%%

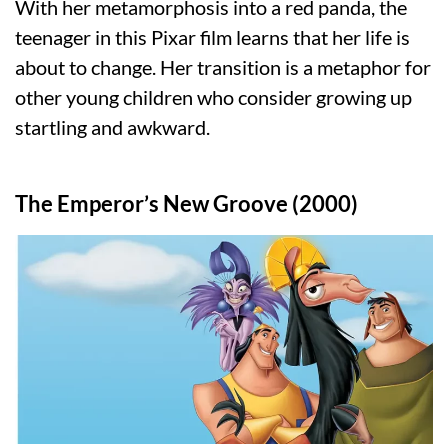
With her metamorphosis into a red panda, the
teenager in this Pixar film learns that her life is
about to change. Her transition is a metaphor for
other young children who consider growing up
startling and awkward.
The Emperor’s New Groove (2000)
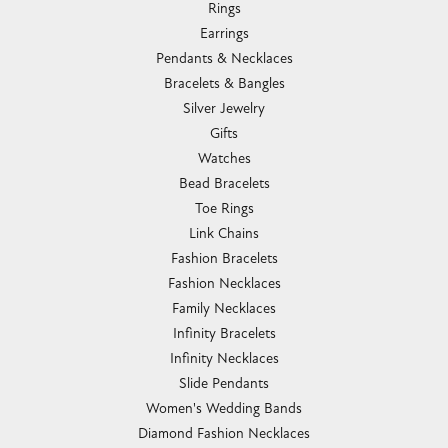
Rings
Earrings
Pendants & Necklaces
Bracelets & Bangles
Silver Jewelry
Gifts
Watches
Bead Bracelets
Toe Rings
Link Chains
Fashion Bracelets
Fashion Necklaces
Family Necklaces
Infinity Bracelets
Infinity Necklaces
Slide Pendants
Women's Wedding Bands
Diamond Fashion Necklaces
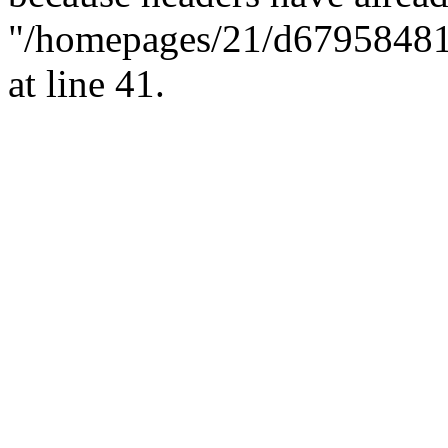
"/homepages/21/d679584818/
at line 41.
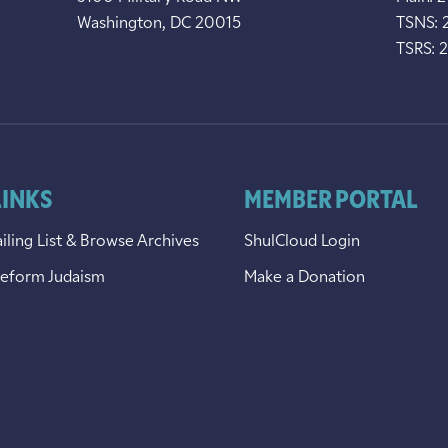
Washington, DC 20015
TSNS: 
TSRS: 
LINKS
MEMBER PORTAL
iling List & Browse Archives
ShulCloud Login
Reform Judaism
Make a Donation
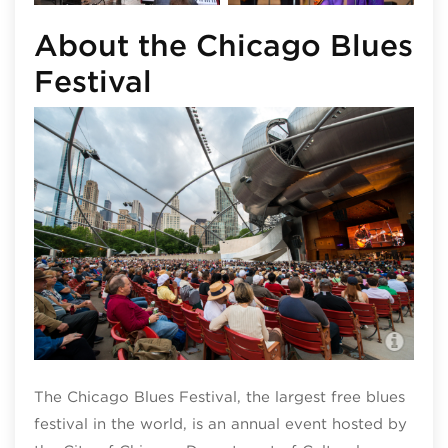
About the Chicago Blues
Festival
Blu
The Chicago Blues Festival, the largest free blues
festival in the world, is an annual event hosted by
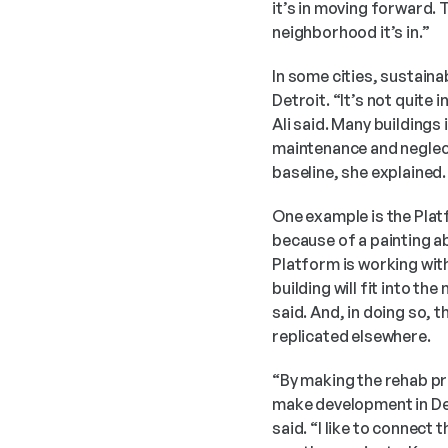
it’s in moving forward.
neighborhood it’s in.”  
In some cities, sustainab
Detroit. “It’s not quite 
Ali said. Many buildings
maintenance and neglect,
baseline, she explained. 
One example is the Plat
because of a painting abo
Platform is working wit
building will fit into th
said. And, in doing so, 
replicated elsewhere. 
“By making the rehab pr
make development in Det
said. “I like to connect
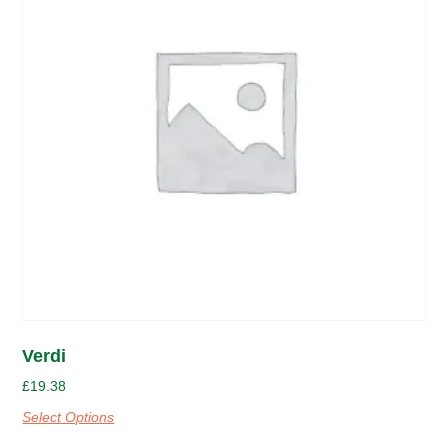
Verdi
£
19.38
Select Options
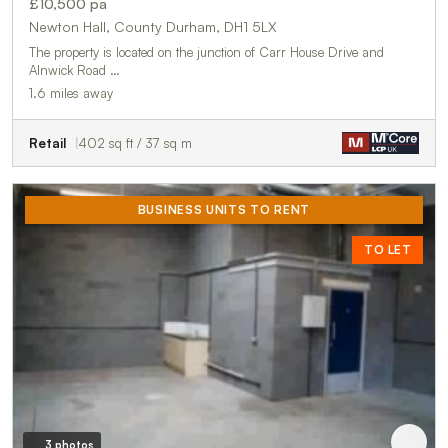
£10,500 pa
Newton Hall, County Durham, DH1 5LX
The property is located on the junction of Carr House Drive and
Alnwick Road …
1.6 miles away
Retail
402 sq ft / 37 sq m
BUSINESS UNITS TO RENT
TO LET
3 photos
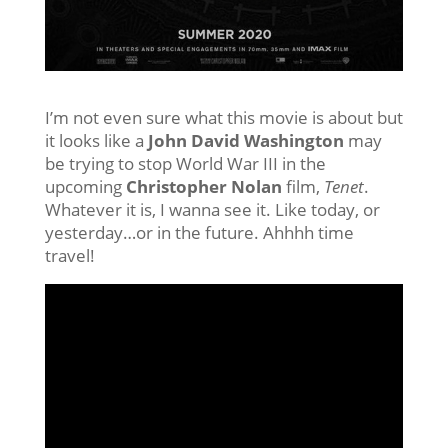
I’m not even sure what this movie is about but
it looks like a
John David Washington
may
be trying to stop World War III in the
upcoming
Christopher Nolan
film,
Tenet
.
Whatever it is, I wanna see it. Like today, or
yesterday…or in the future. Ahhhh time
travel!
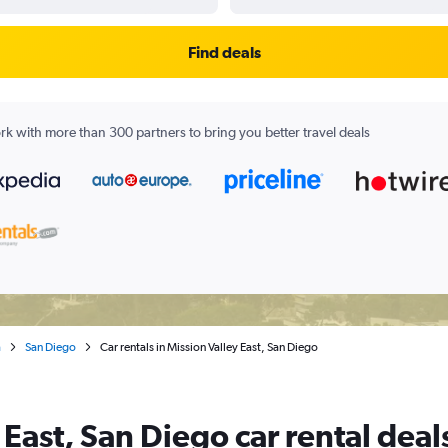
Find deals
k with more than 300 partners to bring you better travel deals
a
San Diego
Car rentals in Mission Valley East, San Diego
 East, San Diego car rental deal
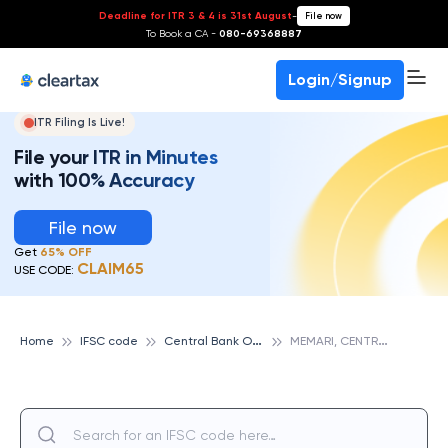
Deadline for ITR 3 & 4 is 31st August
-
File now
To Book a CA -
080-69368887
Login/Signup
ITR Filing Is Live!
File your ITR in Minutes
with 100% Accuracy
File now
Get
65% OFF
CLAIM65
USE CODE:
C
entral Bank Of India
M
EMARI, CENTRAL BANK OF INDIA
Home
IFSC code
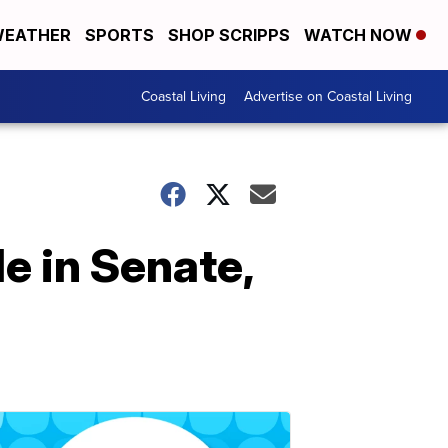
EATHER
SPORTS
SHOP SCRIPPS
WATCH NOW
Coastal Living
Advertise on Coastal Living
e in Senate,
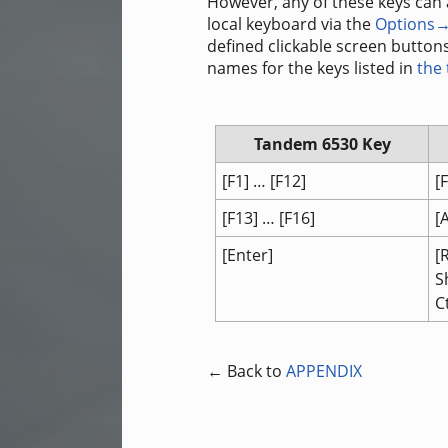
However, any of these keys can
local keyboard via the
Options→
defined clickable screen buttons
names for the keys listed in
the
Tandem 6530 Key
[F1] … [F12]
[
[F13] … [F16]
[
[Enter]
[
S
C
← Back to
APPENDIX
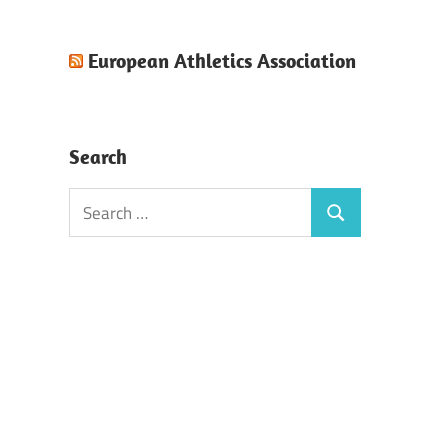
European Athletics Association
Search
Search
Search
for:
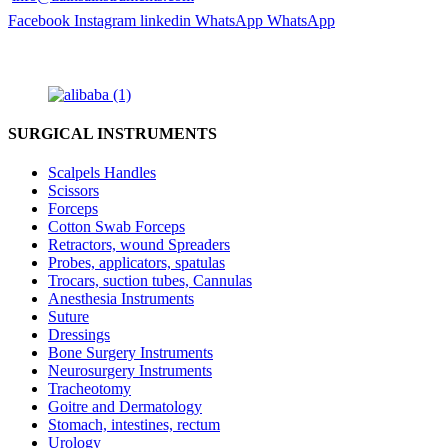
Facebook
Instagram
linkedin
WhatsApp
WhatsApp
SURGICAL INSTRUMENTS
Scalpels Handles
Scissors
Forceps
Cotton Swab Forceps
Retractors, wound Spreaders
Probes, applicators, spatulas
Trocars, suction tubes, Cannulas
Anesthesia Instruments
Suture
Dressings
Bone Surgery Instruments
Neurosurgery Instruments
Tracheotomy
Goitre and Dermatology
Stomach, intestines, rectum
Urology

%%
%%

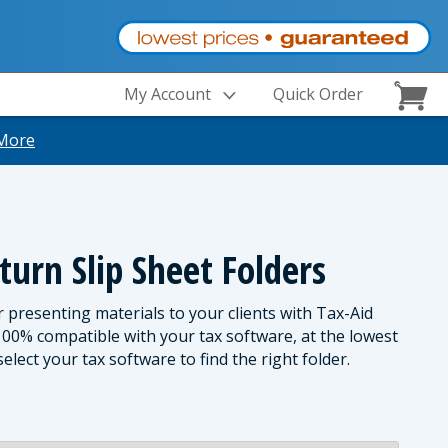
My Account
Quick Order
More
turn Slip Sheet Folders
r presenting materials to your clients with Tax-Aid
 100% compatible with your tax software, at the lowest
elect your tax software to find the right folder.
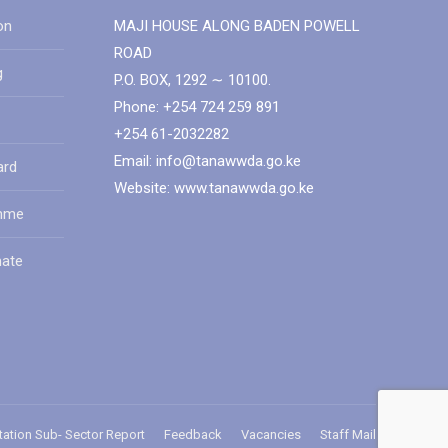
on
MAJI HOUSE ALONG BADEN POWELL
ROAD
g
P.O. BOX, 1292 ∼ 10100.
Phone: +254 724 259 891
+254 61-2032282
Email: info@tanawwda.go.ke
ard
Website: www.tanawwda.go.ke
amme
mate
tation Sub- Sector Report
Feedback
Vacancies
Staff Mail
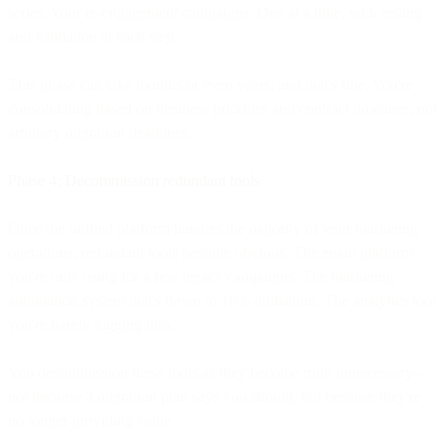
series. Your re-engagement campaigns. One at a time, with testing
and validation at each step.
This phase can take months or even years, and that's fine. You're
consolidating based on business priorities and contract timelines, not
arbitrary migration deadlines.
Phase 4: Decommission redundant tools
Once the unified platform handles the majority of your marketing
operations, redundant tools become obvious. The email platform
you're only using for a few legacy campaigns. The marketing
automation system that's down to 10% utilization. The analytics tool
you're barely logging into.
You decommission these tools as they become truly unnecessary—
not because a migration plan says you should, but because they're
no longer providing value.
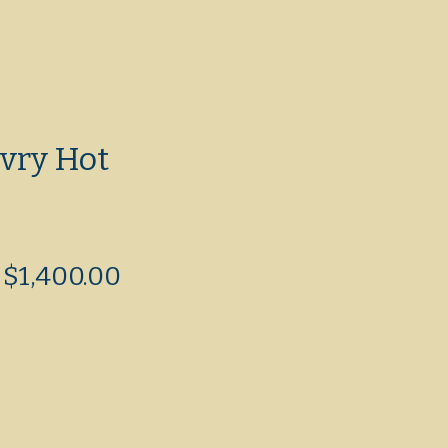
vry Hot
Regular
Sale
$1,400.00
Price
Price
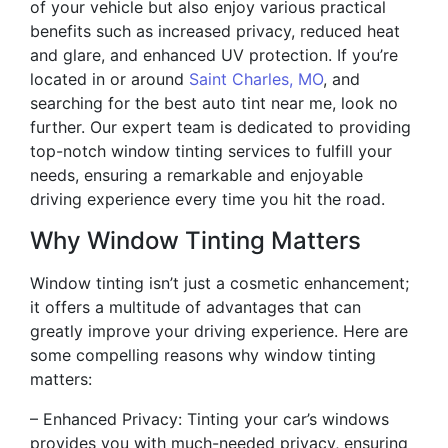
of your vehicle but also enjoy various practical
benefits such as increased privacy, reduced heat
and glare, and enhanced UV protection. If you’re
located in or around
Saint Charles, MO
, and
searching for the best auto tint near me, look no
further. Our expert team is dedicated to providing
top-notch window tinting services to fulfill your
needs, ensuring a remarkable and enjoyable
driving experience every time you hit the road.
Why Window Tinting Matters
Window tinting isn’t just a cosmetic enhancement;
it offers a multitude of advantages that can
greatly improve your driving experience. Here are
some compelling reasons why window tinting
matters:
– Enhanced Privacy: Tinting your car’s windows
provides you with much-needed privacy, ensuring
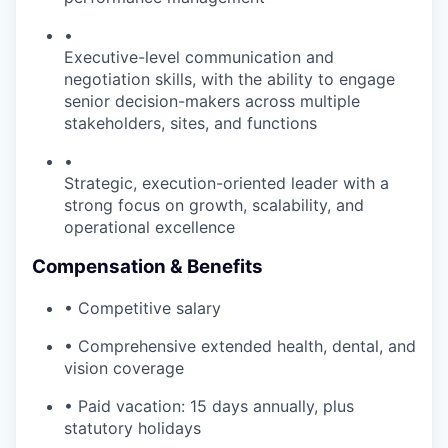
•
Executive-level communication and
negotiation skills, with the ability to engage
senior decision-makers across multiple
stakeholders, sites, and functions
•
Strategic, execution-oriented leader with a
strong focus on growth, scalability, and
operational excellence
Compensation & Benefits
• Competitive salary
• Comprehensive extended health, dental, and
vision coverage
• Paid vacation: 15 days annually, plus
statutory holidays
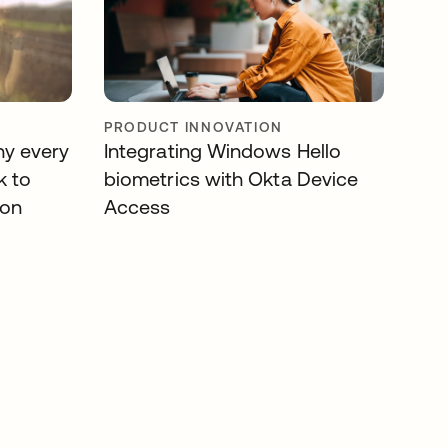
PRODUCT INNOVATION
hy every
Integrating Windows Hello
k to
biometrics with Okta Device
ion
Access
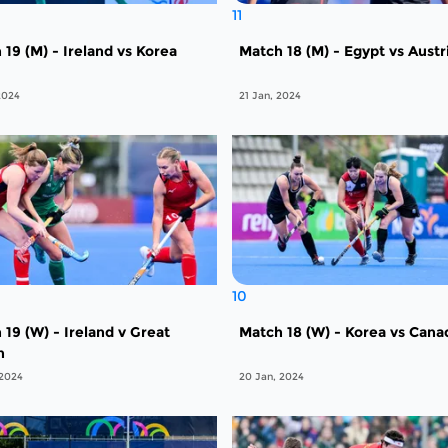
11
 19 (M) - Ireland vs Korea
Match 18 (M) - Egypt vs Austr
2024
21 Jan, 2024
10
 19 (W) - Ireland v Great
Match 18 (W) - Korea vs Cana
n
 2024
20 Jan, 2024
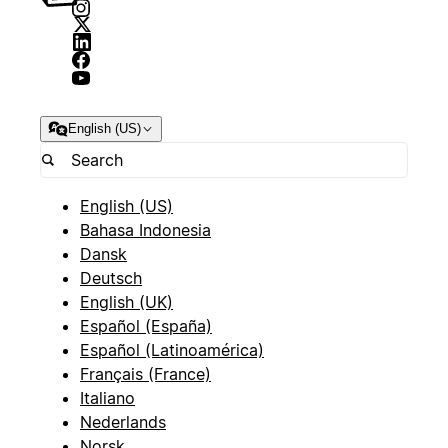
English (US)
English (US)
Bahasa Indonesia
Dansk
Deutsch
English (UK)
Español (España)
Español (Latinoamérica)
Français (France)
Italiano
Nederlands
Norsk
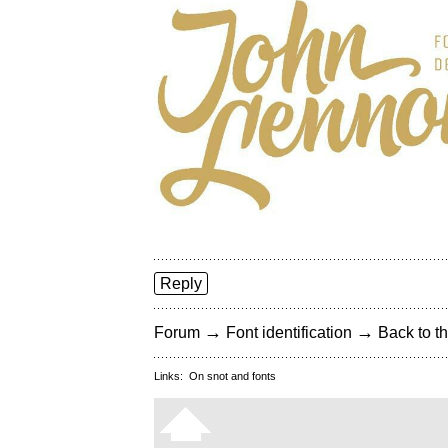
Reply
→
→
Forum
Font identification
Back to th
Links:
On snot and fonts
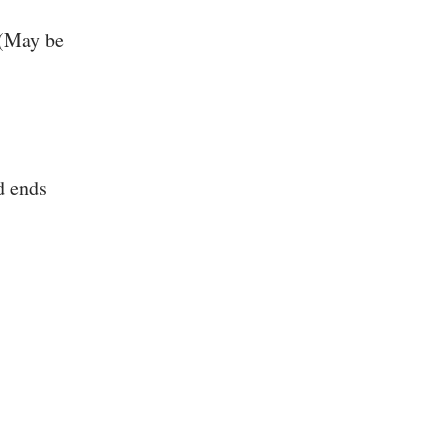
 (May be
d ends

%%
%%

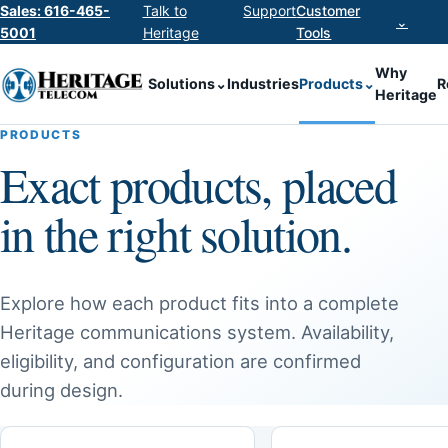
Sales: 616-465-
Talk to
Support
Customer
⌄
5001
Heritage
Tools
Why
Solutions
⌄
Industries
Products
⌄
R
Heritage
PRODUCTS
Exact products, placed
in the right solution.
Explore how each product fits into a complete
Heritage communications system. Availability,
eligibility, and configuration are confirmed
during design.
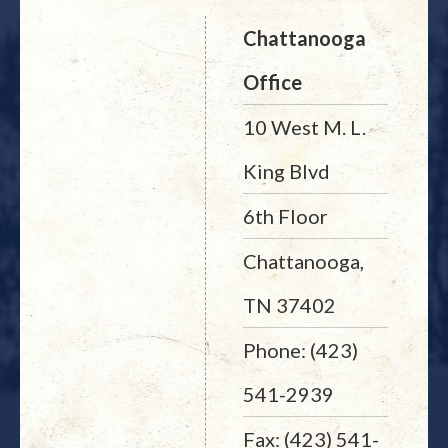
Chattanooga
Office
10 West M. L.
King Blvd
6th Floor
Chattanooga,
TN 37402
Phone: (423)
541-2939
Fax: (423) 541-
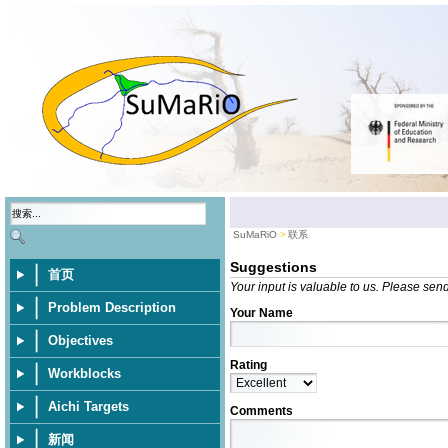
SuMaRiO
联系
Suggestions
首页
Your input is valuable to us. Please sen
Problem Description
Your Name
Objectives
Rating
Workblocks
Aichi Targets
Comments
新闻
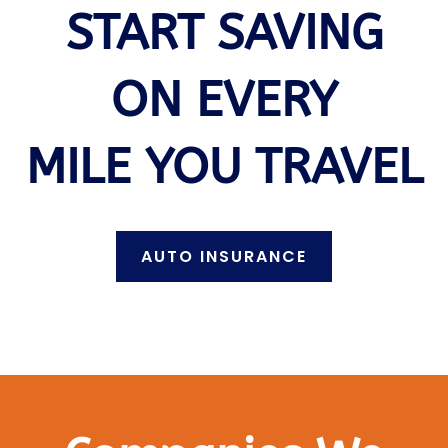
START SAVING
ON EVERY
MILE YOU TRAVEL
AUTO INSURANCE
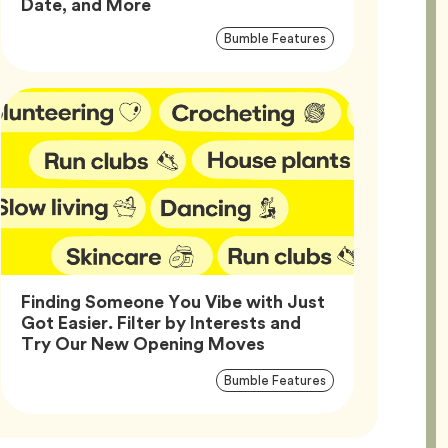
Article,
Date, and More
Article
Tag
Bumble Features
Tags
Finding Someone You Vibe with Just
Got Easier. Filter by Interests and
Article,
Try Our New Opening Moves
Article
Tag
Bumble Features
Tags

%%

[Exercise objective]
Rewrite the records from the line containing "With her metamorphosis into a red panda, the" through the line containing "The Emperor’s New Groove (2000)" as a JSON list of strings, one string per line, with blank lines left out.

[Result for this exercise]
[
  "With her metamorphosis into a red panda, the",
  "teenager in this Pixar film learns that her life is",
  "about to change. Her transition is a metaphor for",
  "other young children who consider growing up",
  "startling and awkward.",
  "The Emperor’s New Groove (2000)"
]